**Text provided**:
= = = = =
Our strategic plan calls for the addition of one full-time equivalent faculty member to support the systems engineering initiative. This individual would also support the initiatives in Information Technology/Information Systems Engineering.

The three strategic areas we have identified overlap each other and new courses that must be implemented serve more than one strategic subject. To aid in approximating the new resources that will be needed, the following is a summary list of proposed new courses that are needed if our School is to have a credible presence in the new areas:

• Information systems analysis (Information systems I)
• Information systems engineering practicum (Information systems II)
• Applied systems engineering II (joint with CEE, MAE, EE, CS)
• Statistical data mining
• Information economics applied to the financial services industry
• Stochastic processes and options valuation
• Stochastic differential equations applied to financial modeling
• Numerical methods in finance (joint with the Theory Center)
= = = = =
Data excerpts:

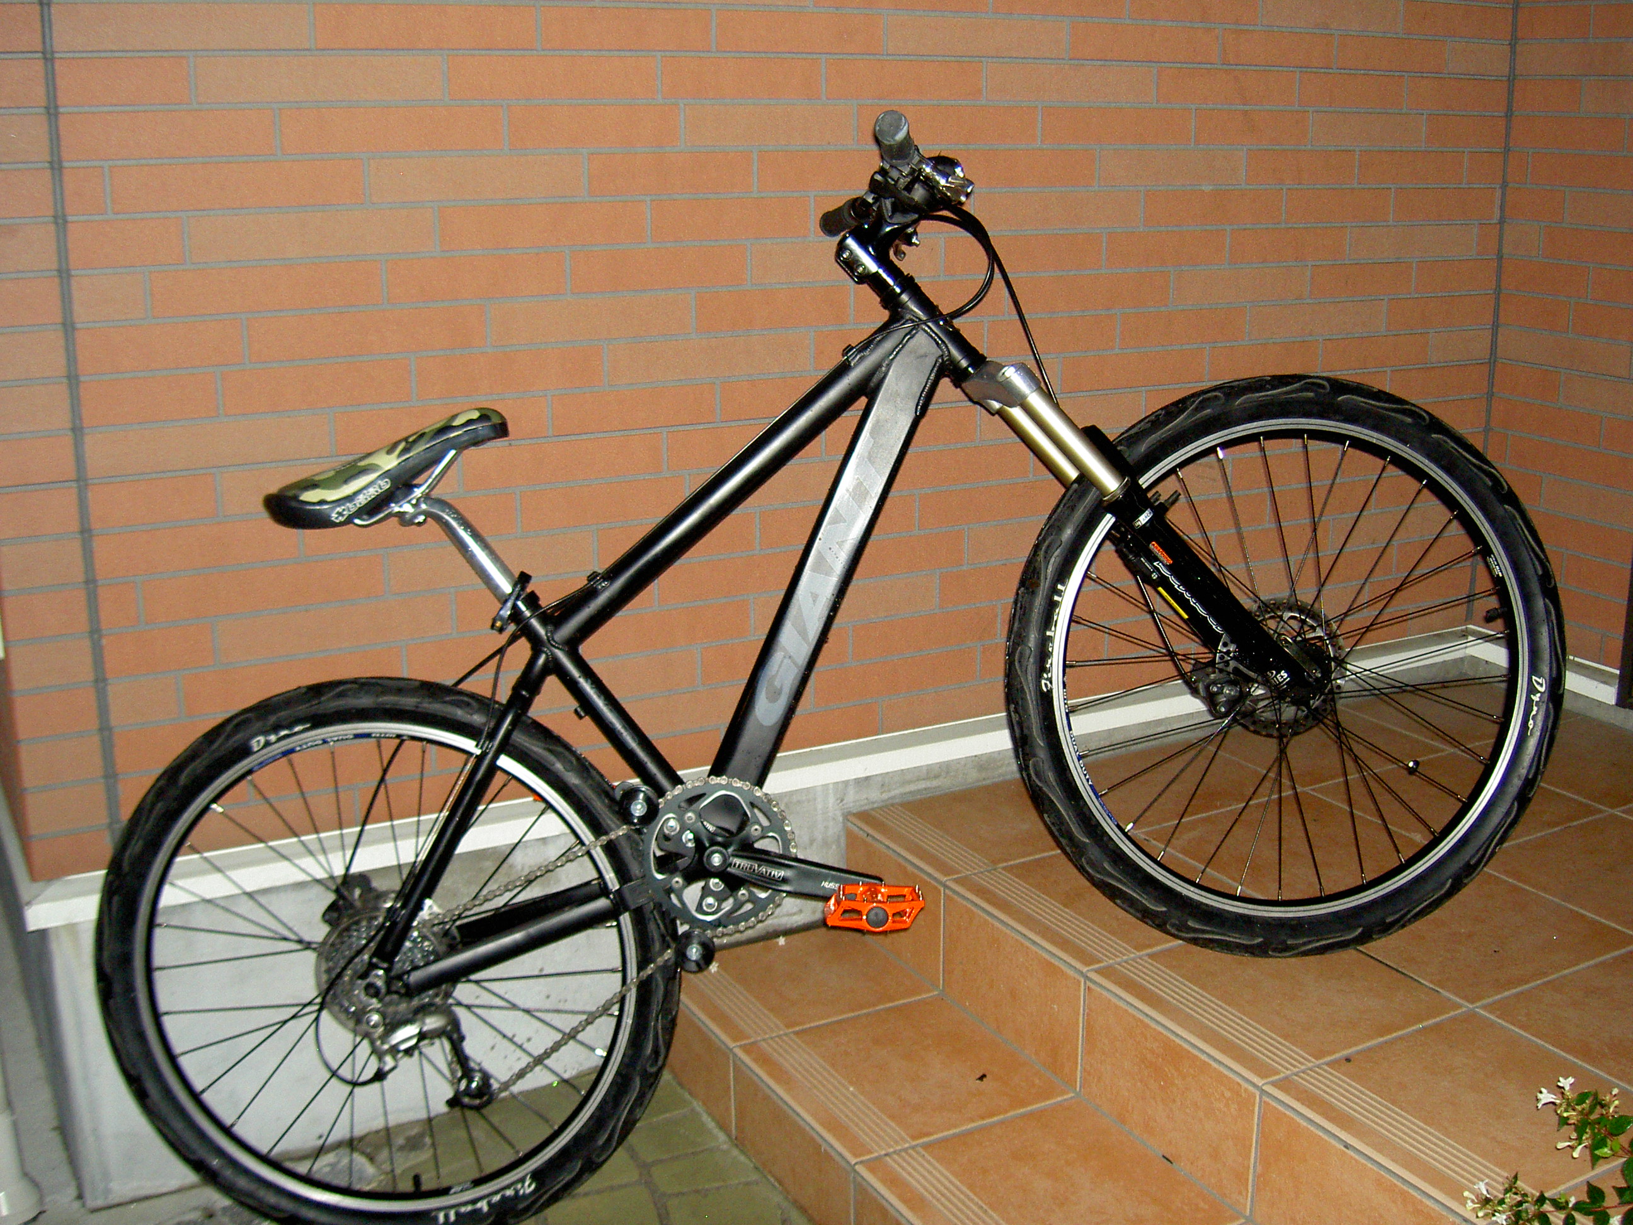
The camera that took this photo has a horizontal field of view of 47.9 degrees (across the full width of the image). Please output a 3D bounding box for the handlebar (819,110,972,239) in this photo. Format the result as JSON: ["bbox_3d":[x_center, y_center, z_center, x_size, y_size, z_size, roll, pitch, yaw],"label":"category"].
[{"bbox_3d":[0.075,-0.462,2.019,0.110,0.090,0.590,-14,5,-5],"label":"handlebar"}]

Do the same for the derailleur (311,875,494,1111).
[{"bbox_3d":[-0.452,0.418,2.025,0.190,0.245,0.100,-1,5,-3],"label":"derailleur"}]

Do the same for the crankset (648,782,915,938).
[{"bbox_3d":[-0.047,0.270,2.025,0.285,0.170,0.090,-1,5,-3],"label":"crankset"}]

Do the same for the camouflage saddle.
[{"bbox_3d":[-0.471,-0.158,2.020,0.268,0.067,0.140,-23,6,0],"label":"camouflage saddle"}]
= = = = =
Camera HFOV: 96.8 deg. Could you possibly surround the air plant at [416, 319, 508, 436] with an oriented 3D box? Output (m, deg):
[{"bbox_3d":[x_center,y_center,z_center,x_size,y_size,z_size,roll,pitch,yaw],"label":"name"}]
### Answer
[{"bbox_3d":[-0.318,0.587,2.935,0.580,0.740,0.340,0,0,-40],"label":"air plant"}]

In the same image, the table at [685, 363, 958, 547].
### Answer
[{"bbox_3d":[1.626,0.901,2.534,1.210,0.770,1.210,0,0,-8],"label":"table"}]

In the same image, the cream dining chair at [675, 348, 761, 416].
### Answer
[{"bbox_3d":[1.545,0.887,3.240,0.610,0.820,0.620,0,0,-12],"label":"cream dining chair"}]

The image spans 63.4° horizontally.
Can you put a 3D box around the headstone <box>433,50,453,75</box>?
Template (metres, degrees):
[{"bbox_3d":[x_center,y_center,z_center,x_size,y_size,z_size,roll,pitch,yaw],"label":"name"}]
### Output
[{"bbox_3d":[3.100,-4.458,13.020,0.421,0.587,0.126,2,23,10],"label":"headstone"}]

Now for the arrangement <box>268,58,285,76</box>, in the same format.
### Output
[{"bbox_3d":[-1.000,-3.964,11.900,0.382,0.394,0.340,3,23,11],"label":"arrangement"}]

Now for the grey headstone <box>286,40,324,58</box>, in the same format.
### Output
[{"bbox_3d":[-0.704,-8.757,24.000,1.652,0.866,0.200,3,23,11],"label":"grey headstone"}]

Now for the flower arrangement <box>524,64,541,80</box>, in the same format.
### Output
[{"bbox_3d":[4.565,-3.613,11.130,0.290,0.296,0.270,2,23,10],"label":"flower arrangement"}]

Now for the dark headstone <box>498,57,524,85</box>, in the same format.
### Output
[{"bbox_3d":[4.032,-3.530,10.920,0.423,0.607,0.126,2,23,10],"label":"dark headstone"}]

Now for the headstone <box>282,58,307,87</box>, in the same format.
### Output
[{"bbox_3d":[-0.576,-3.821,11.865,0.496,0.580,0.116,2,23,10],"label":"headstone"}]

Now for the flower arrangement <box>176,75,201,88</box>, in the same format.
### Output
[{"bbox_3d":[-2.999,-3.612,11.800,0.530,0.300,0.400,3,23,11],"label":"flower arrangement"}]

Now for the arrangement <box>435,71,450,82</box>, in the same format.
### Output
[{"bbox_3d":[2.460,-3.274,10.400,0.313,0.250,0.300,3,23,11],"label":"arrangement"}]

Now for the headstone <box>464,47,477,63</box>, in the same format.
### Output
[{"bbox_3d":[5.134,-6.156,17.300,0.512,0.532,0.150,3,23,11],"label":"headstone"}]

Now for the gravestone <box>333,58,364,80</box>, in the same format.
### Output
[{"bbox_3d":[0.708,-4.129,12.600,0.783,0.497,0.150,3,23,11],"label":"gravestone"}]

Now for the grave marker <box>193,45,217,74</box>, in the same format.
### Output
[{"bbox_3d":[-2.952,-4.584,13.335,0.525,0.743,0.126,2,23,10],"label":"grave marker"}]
= = = = =
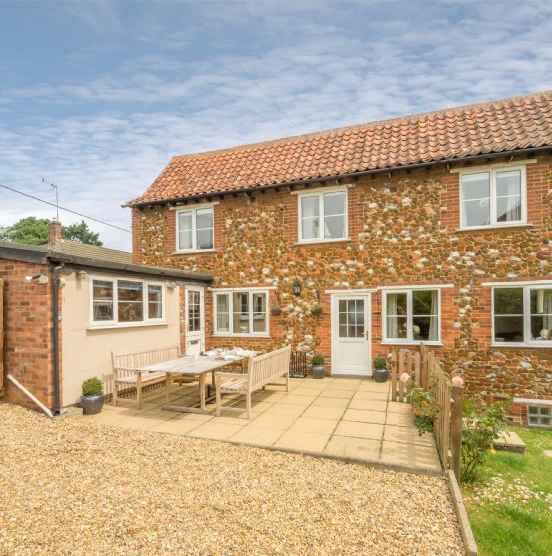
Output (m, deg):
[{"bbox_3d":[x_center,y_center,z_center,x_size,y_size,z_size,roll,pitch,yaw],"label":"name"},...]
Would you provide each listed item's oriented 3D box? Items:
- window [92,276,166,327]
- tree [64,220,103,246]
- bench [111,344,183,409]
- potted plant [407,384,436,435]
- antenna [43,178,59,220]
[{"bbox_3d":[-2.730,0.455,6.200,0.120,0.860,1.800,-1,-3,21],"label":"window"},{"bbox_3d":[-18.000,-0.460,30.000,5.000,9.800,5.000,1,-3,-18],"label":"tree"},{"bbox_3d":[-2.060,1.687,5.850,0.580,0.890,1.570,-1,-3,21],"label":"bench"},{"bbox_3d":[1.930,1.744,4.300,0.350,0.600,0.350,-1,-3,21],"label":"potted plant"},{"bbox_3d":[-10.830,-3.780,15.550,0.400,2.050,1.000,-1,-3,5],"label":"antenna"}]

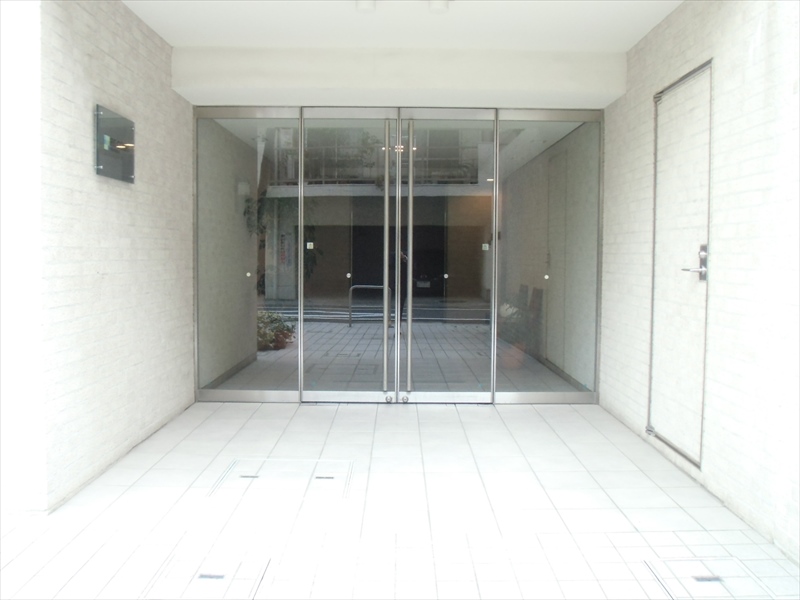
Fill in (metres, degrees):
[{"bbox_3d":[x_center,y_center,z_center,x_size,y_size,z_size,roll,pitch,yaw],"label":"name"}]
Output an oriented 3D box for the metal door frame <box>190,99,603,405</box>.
= = = = =
**Required tasks**:
**1.** Count the lines of the entries that contain the string "metres", treating uppercase and lowercase as different, and give only the number.
**2.** Proceed with the text on the School's strategic plan and proposed new courses, starting after its last sentence.

**Exercise responses**:
**1.** 2

**2.**
• Network design and optimization
• E-commerce and its implications for financial and industrial enterprises
• Senior Financial Engineer-in-Residence seminar
• Senior Entrepreneur-in-Residence seminar

We have outlined initiatives for expanded education in the three strategic areas of business, finance and entrepreneurship, information systems engineering, and systems engineering. These initiatives form a timely response to fundamental changes in the marketplace for engineers. We cannot realize this vision of an expanded mission by cannibalizing resources and attention from our very successful core offerings that continue to be in high demand. What it will take to realize this vision is a series of targeted hires of the following types:

• A senior faculty member to lead the financial services engineering effort (replacement for David Heath)
• Three junior to midcareer faculty members to support financial engineering, information systems and systems engineering
• Visiting Financial Engineer-in-Residence, visiting Entrepreneur-in-Residence and a half-time adjunct lecturer in entrepreneurship.

We will work with the College on fund-raising activities to secure the endowment necessary to achieve our goals.